Slide 2 — Query, Key, and Value Vectors

For each token, the model computes three vectors: query (Q), key (K), and value (V). The query of one token is compared with the keys of other tokens to decide how much attention to pay to them.

Token

Query (Q)

Key (K)

Value (V)

The

[0.2, 0.1, 0.0]

[0.1, 0.3, 0.1]

[0.2, 0.1, 0.4]

cat

[0.8, 0.4, 0.2]

[0.7, 0.5, 0.1]

[0.9, 0.2, 0.3]

sat

[0.6, 0.5, 0.1]

[0.8, 0.4, 0.2]

[0.7, 0.6, 0.2]

on

[0.1, 0.7, 0.3]

[0.2, 0.8, 0.2]

[0.1, 0.6, 0.3]

the

[0.2, 0.2, 0.1]

[0.2, 0.3, 0.2]

[0.3, 0.2, 0.2]

mat

[0.5, 0.6, 0.2]

[0.6, 0.7, 0.1]

[0.8, 0.5, 0.4]

These numbers are illustrative. They show the structure of the computation, not values from a trained model.

Slide 3 — Compute Attention Scores for "cat"

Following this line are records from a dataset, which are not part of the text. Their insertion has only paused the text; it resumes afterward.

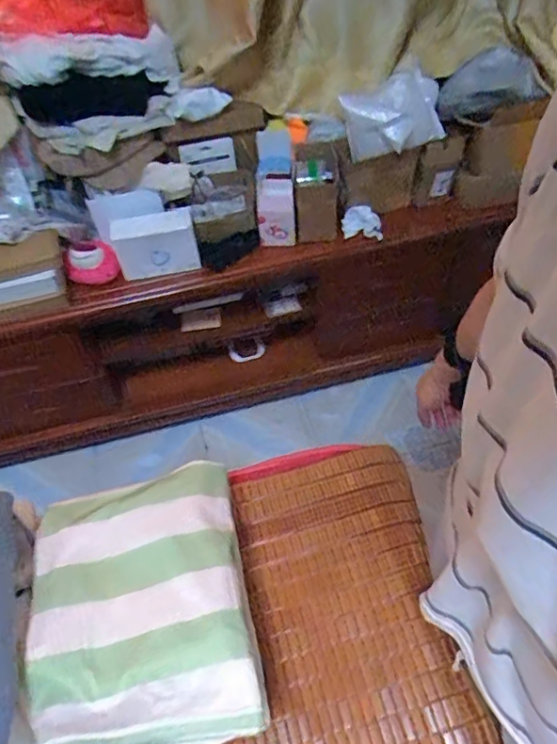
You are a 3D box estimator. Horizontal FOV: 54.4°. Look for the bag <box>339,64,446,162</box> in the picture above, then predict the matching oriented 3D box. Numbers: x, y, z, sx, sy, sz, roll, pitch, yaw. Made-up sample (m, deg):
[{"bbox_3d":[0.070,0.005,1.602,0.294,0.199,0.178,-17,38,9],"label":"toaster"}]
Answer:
[{"bbox_3d":[0.222,-0.503,1.045,0.190,0.107,0.120,-12,53,-5],"label":"bag"}]

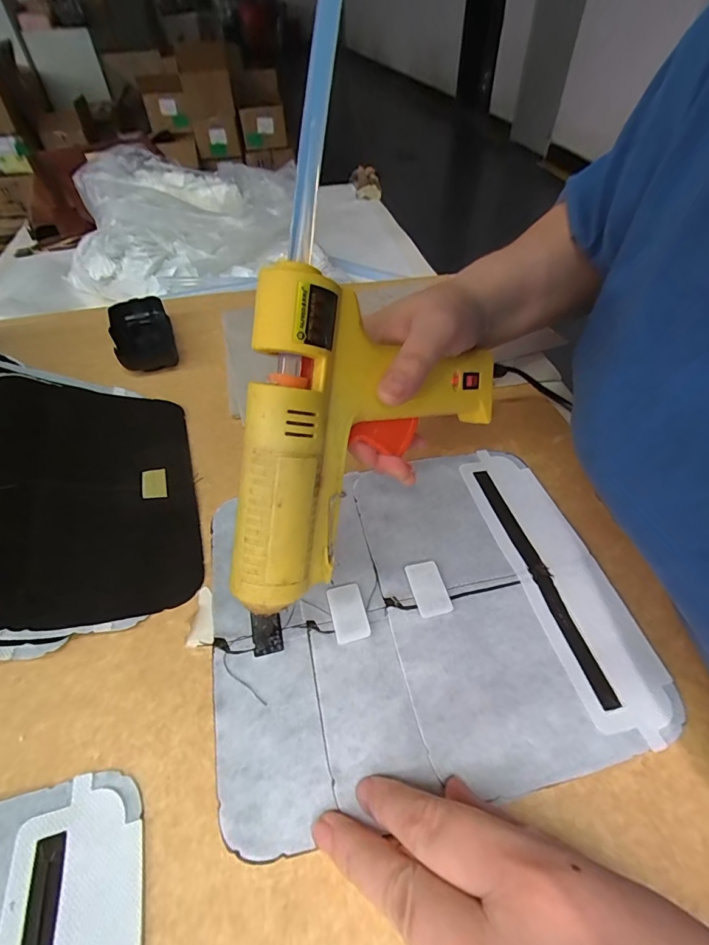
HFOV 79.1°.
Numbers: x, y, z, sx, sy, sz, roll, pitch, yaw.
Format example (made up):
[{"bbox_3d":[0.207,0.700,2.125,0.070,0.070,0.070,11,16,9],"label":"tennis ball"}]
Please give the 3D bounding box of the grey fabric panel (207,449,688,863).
[{"bbox_3d":[0.034,0.073,0.248,0.224,0.010,0.189,-12,49,-8],"label":"grey fabric panel"}]

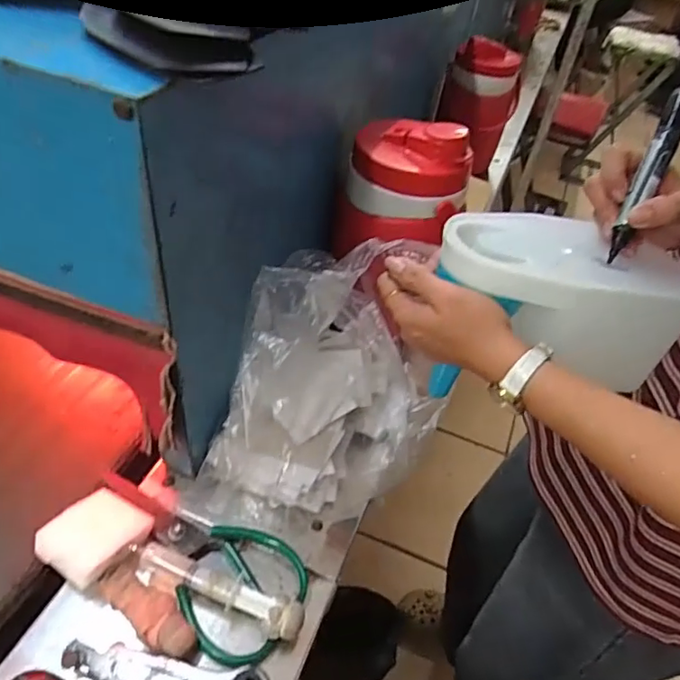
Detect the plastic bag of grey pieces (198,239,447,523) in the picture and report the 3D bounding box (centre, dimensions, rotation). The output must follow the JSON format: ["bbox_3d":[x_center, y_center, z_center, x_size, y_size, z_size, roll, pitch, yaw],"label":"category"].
[{"bbox_3d":[0.002,0.041,0.503,0.174,0.176,0.215,19,44,12],"label":"plastic bag of grey pieces"}]

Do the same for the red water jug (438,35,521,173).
[{"bbox_3d":[0.250,-0.429,1.031,0.113,0.213,0.115,36,50,27],"label":"red water jug"}]

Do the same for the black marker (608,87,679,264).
[{"bbox_3d":[0.230,-0.121,0.411,0.018,0.132,0.015,25,5,18],"label":"black marker"}]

The query vector for "cat" is compared with every key vector. Larger similarity means stronger attention. After normalization, this becomes a set of attention weights.

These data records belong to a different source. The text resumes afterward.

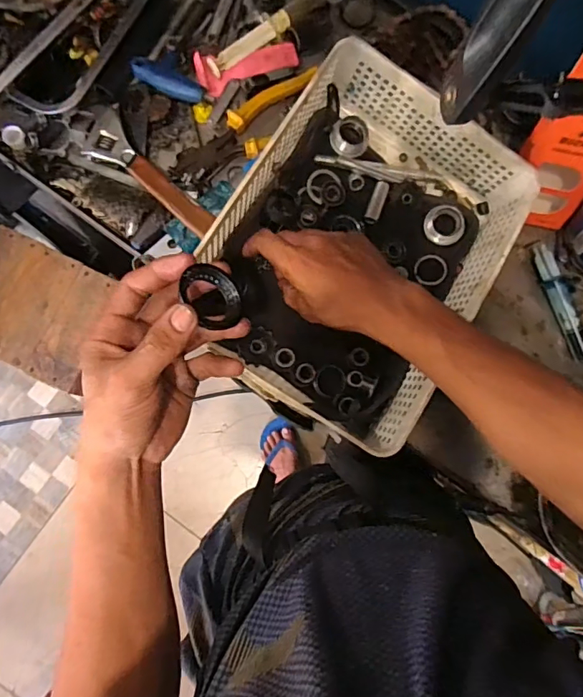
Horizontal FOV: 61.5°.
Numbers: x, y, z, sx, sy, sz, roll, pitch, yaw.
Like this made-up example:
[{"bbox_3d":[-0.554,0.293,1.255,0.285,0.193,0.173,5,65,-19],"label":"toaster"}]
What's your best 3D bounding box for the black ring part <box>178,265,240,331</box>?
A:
[{"bbox_3d":[-0.055,-0.037,0.337,0.043,0.009,0.042,12,68,-33],"label":"black ring part"}]

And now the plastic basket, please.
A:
[{"bbox_3d":[0.069,-0.095,0.492,0.248,0.110,0.328,33,84,3],"label":"plastic basket"}]

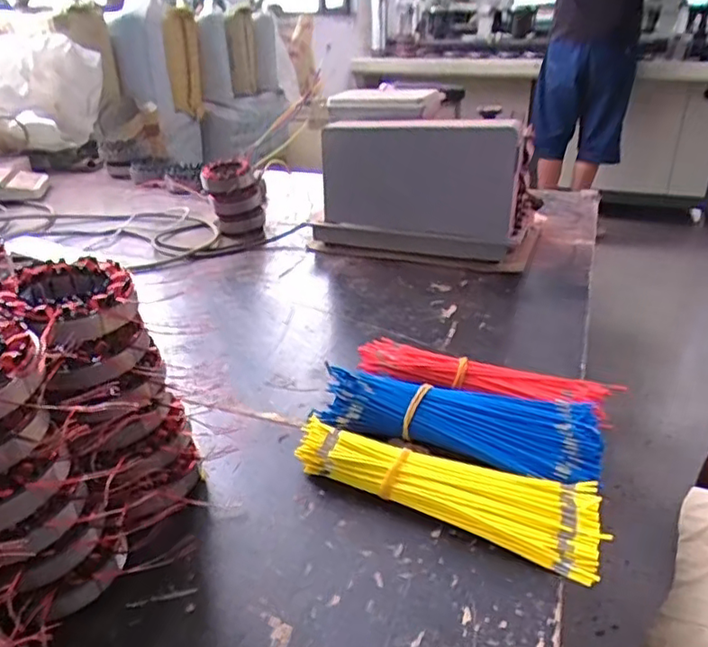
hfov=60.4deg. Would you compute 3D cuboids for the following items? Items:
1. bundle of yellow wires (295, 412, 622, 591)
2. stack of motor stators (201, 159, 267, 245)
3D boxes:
[{"bbox_3d":[0.073,0.126,0.484,0.237,0.035,0.074,14,30,26],"label":"bundle of yellow wires"},{"bbox_3d":[-0.206,-0.213,1.055,0.101,0.116,0.113,-6,27,-10],"label":"stack of motor stators"}]

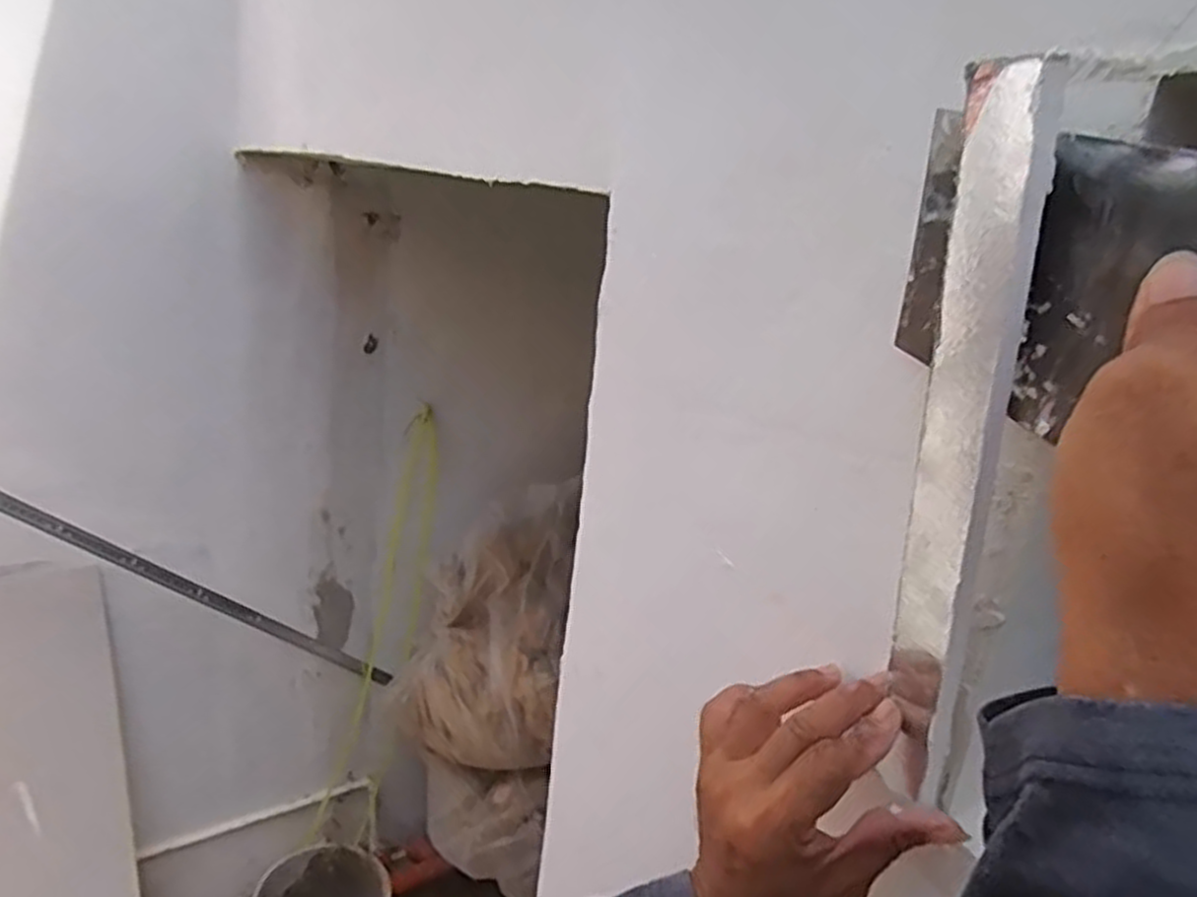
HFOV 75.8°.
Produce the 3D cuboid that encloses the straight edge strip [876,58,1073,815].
[{"bbox_3d":[0.144,0.014,0.313,0.012,0.302,0.037,-8,21,-19],"label":"straight edge strip"}]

Dense attention weights from "cat"

cat → The

0.08

cat → cat

0.18

cat → sat

0.27

cat → on

0.10

cat → the

0.07

cat → mat

0.30

In this example, "cat" pays the most attention to "sat" and "mat".

Slide 4 — Dense Attention Output

In standard dense attention, "cat" can compare itself with every token. The output vector is the weighted sum of all value vectors.

Dense weights used

0.08·V(The) + 0.18·V(cat) + 0.27·V(sat) + 0.10·V(on) + 0.07·V(the) + 0.30·V(mat)

Output_dense(cat)

[0.638, 0.430, 0.304]

Interpretation

The output keeps some information from all tokens, including "on" and the second "the".

Slide 5 — Sparse / Efficient Attention Output

In an efficient attention mechanism, "cat" may only attend to a restricted set of tokens. Here, we keep only The, cat, sat, and mat, then renormalize the weights.

Sparse weights used

0.14·V(The) + 0.21·V(cat) + 0.31·V(sat) + 0.34·V(mat)

Output_sparse(cat)

[0.706, 0.412, 0.317]

Interpretation

The output is more concentrated on "sat" and "mat", but it drops the contributions from "on" and the second "the".

Slide 6 — Compare Dense vs Sparse Output Vectors

The two attention mechanisms produce similar but not identical contextualized vectors. The difference comes from which value vectors were allowed to contribute.

Dense attention

[0.638, 0.430, 0.304]

Sparse attention

[0.706, 0.412, 0.317]

Difference (sparse − dense)

[+0.068, −0.018, +0.013]

Dimension

Dense

Sparse

Change

1

0.638

0.706

+0.068

2

0.430

0.412

−0.018

3

0.304

0.317

+0.013

Takeaway

Dense attention preserves weaker contributions from every token, while sparse attention keeps only selected interactions. That makes the sparse output cheaper to compute, but it can shift the final contextual representation.